### Фрагмент
______
Характерной для Платонова становится и идея бесполезности труда перед лицом принципиально «инертного» бытия10. Коренное различие в том, что в романе Золя нет надежды на изменение мира: по его логике, интегрирующее начало в жизни отсутствует; такое мироощущение в пределе ведет к абсурду. При этом Золя – исключительно «серьезный» писатель, в произведениях которого смеховое начало, кажется, не присутствует вовсе. Что касается Платонова, его художественный мир трагикомичен, а пафос амбивалентен: безысходность существования не отменяет, а, напротив, стимулирует необходимость искать выход из «ветхого» мира в «новую» реальность.

 

Андрей Платонов: Проблемы интерпретации. Воронеж, 1995
(публикация на сайте www.platonovseminar.com)




ПРИМЕЧАНИЯ

1См.: Naiman E. et Nesbet A. Mise en abîme: Платонов, Золя и поэтика труда // Revue des études slaves. Paris, 1992. V. 64. № 4.

2 Роман «Человек-зверь» цитируется по: Золя Э. Полн. собр. соч. М; Л., 1928. Т. 17.

3Платоновские тексты цитируются по: Платонов А. Собрание. [В 8 т.] М., 2009–2011.

4Сравним волка Якима из платоновского «Рассказа о многих интересных вещах», медведя-молотобойца в повести «Котлован», а также персонажей рассказа «Мусорный ветер»: «Утром собака, как нищенка, испуганно пришла в помойное место. Лихтенберг сразу понял, увидя эту собаку, что она – бывший человек, доведенный горем и нуждою до бессмысленности животного».

5Bethea D.M. The Shape of Apocalypse in Modern Russian Fiction. Princeton; New Jersey, 1989. P. 172.
______
Записи из набора данных
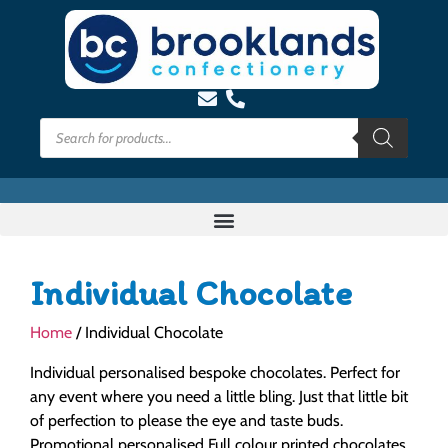
Individual Chocolate
Home
/ Individual Chocolate
Individual personalised bespoke chocolates. Perfect for
any event where you need a little bling. Just that little bit
of perfection to please the eye and taste buds.
Promotional personalised Full colour printed chocolates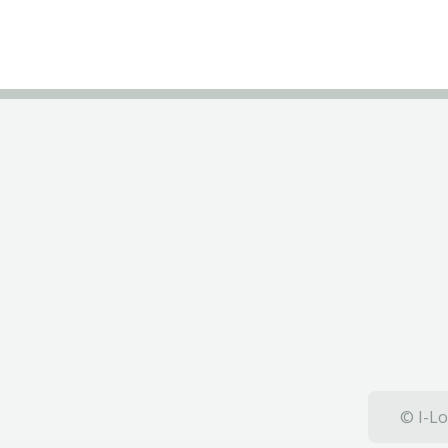
© I-Lo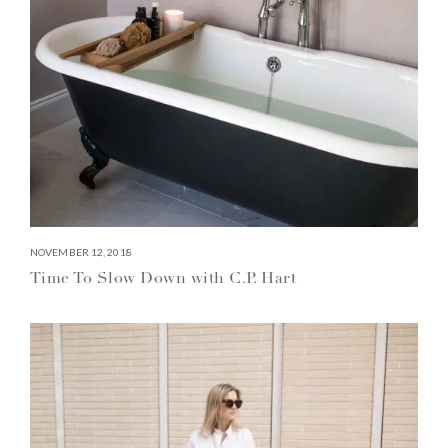
NOVEMBER 12, 2018
Time To Slow Down with C.P. Hart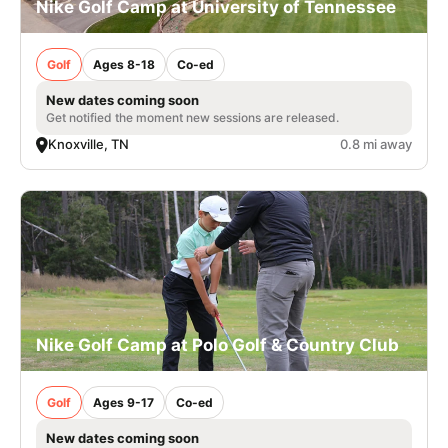
Nike Golf Camp at University of Tennessee
Golf
Ages 8-18
Co-ed
New dates coming soon
Get notified the moment new sessions are released.
Knoxville, TN
0.8 mi away
Nike Golf Camp at Polo Golf & Country Club
Golf
Ages 9-17
Co-ed
New dates coming soon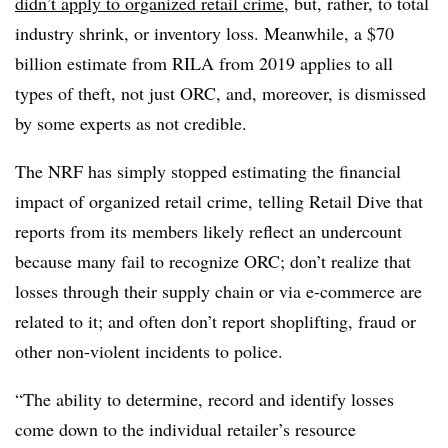
didn’t apply to organized retail crime
, but, rather, to total
industry shrink, or inventory loss. Meanwhile, a $70
billion estimate from RILA from 2019 applies to all
types of theft, not just ORC, and, moreover, is dismissed
by some experts as not credible.
The NRF has simply stopped estimating the financial
impact of organized retail crime, telling Retail Dive that
reports from its members likely reflect an undercount
because many fail to recognize ORC; don’t realize that
losses through their supply chain or via e-commerce are
related to it; and often don’t report shoplifting, fraud or
other non-violent incidents to police.
“The ability to determine, record and identify losses
come down to the individual retailer’s resource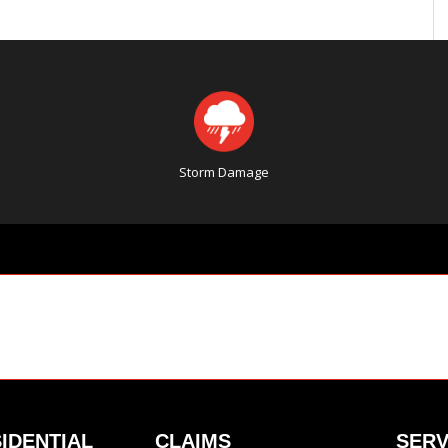
Storm Damage
IDENTIAL
CLAIMS
SERV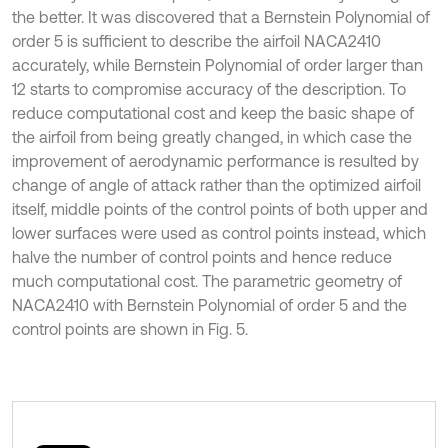
the better. It was discovered that a Bernstein Polynomial of
order 5 is sufficient to describe the airfoil NACA2410
accurately, while Bernstein Polynomial of order larger than
12 starts to compromise accuracy of the description. To
reduce computational cost and keep the basic shape of
the airfoil from being greatly changed, in which case the
improvement of aerodynamic performance is resulted by
change of angle of attack rather than the optimized airfoil
itself, middle points of the control points of both upper and
lower surfaces were used as control points instead, which
halve the number of control points and hence reduce
much computational cost. The parametric geometry of
NACA2410 with Bernstein Polynomial of order 5 and the
control points are shown in Fig. 5.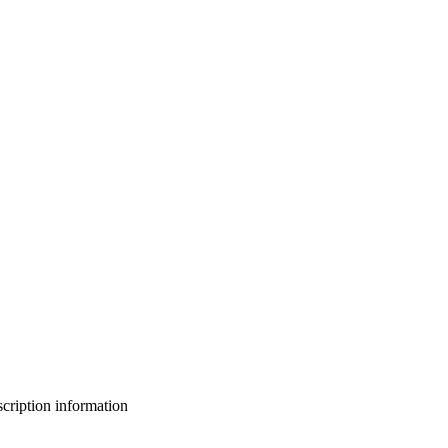
bscription information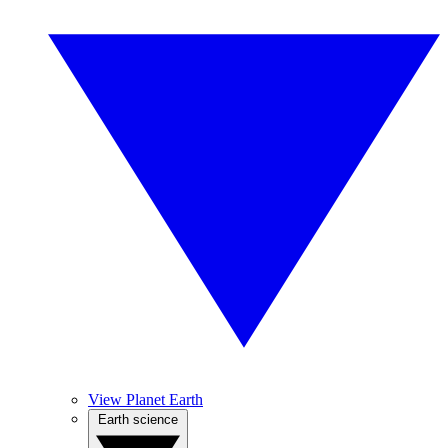
View Planet Earth
Earth science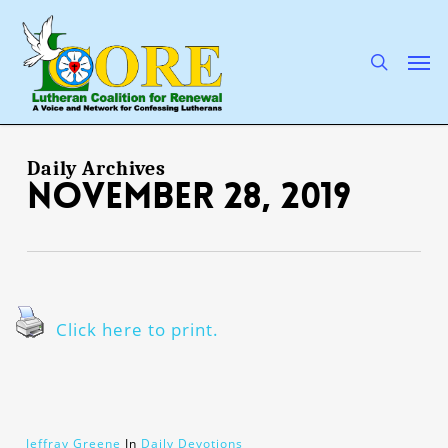
Skip
to
main
search
Men
content
Daily Archives
November 28, 2019
Click here to print.
Jeffray Greene
In
Daily Devotions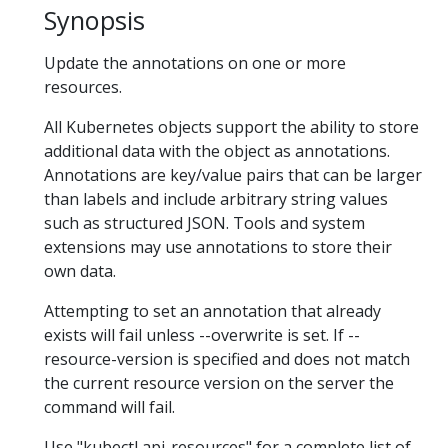
Synopsis
Update the annotations on one or more
resources.
All Kubernetes objects support the ability to store
additional data with the object as annotations.
Annotations are key/value pairs that can be larger
than labels and include arbitrary string values
such as structured JSON. Tools and system
extensions may use annotations to store their
own data.
Attempting to set an annotation that already
exists will fail unless --overwrite is set. If --
resource-version is specified and does not match
the current resource version on the server the
command will fail.
Use "kubectl api-resources" for a complete list of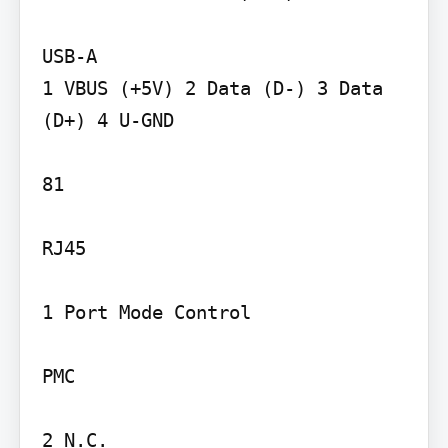
USB-A

1 VBUS (+5V) 2 Data (D-) 3 Data 
(D+) 4 U-GND

81

RJ45

1 Port Mode Control

PMC

2 N.C.
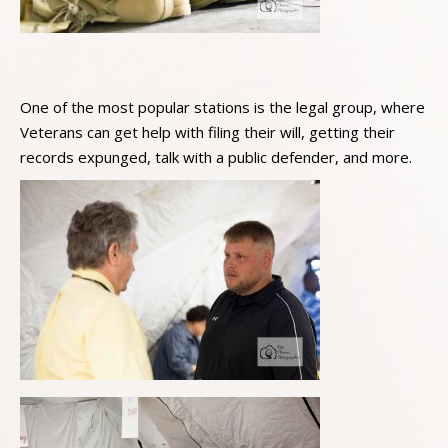
One of the most popular stations is the legal group, where
Veterans can get help with filing their will, getting their
records expunged, talk with a public defender, and more.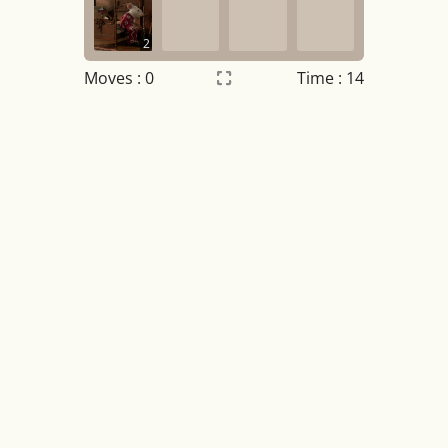
2
Moves :
0
Time : 14
Settings
×
Night mode
OFF
Game sound
OFF
Tile numbers
Visible
Reset settings
Reset
Clear game data
Clear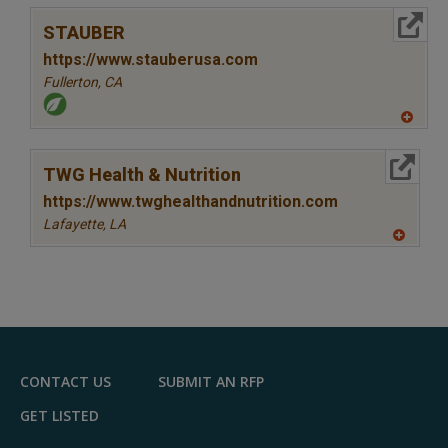
More Info
STAUBER
https://www.stauberusa.com
Fullerton,
CA
A
dd
to
More Info
R
TWG Health & Nutrition
F
P
https://www.twghealthandnutrition.com
Lafayette,
LA
A
dd
to
R
F
P
CONTACT US
SUBMIT AN RFP
GET LISTED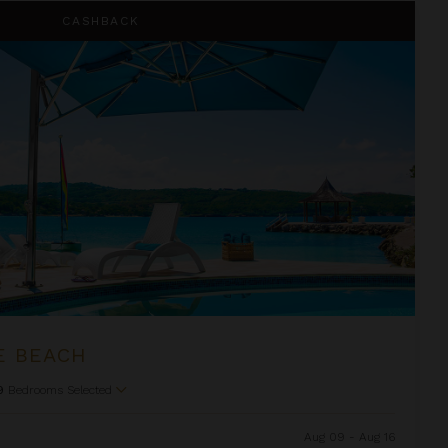
CASHBACK
E BEACH
9
Bedrooms Selected
Aug 09 - Aug 16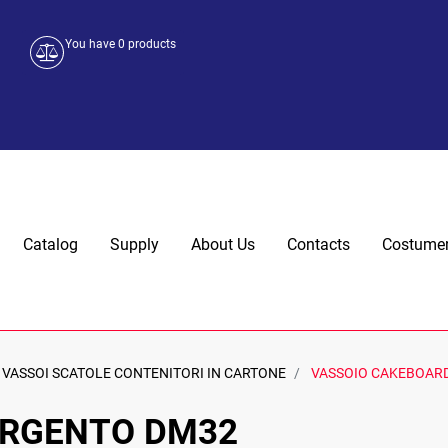
You have
0
products
Catalog
Supply
About Us
Contacts
Costumer
VASSOI SCATOLE CONTENITORI IN CARTONE
VASSOIO CAKEBOAR
ARGENTO DM32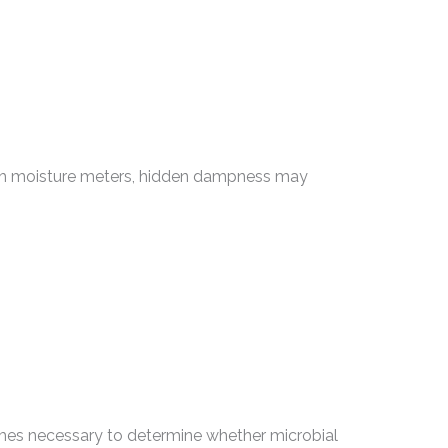
 with moisture meters, hidden dampness may
mes necessary to determine whether microbial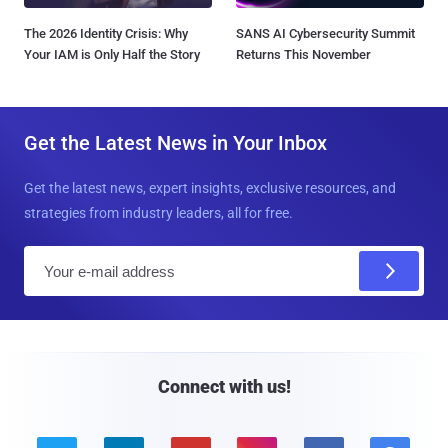
The 2026 Identity Crisis: Why
SANS AI Cybersecurity Summit
Your IAM is Only Half the Story
Returns This November
Get the Latest News in Your Inbox
Get the latest news, expert insights, exclusive resources, and
strategies from industry leaders, all for free.
E
m
a
i
l
Connect with us!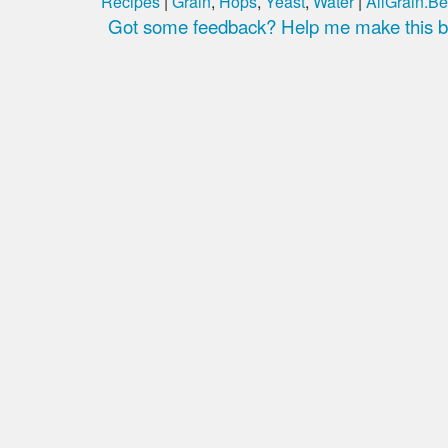
Recipes
|
Grain
,
Hops
,
Yeast
,
Water
|
AllGrain.Be
Got some feedback? Help me make this be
______
### Задания
1 > Ответьте на вопросы по фрагменту о Платонове и Золя:
(a) Каким назван художественный мир Платонова?
(b) Какой роман Золя цитируется, согласно примечаниям?
(c) По какому изданию цитируются платоновские тексты?
2 > Продолжите фрагмент о Платонове и Золя, начиная сразу после последней приведенной в нем фразы.
Записи являются самостоятельным материалом, отдельным от фрагмента.

### Ответы к заданиям
1 >
(a) Трагикомичным.
(b) «Человек-зверь».
(c) Платонов А. Собрание. [В 8 т.] М., 2009–2011.

2 >
6Не исключено, что автор романа «Человек-зверь» в свою очередь испытал воздействие «Анны Карениной»; во всяком случае, описание мертвой Флоры (девственницы, в отличие от «блудницы» Анны) напоминает соответствующий эпизод в романе Толстого: «На столе казармы бесстыдно растянутое посреди чужих окровавленное тело, еще полное недавней жизни; закинутая назад уцелевшая голова с своими тяжелыми косами и вьющимися волосами на висках, и на прелестном лице, с полуоткрытым румяным ртом, застывшее странное, жалкое в губах и ужасное в остановившихся незакрытых глазах выражение».

7Золя прямо сравнивает таинственный поезд с привидением. Забавно, что один из первых русских рецензентов романа «Человек-зверь» упрекал его авто­ра – как натуралиста – за неточность деталей, в частности за то, что столь длительный пробег неуправляемого паровоза абсолютно недостоверен с технической точки зрения (Матвеев П. Атавизм в современном французском романе: «La bête humaine» par E. Zola // Русский вестник. 1890, №  211).

8Геллер М. Андрей Платонов в поисках счастья. Париж, 1982. С. 190.

9Подробнее: Яблоков Е.А. На берегу неба (Роман Андрея Платонова «Чевенгур») СПб., 2001. С. 197.

10См.: Naiman E. et Nesbet A. Mise en abîme.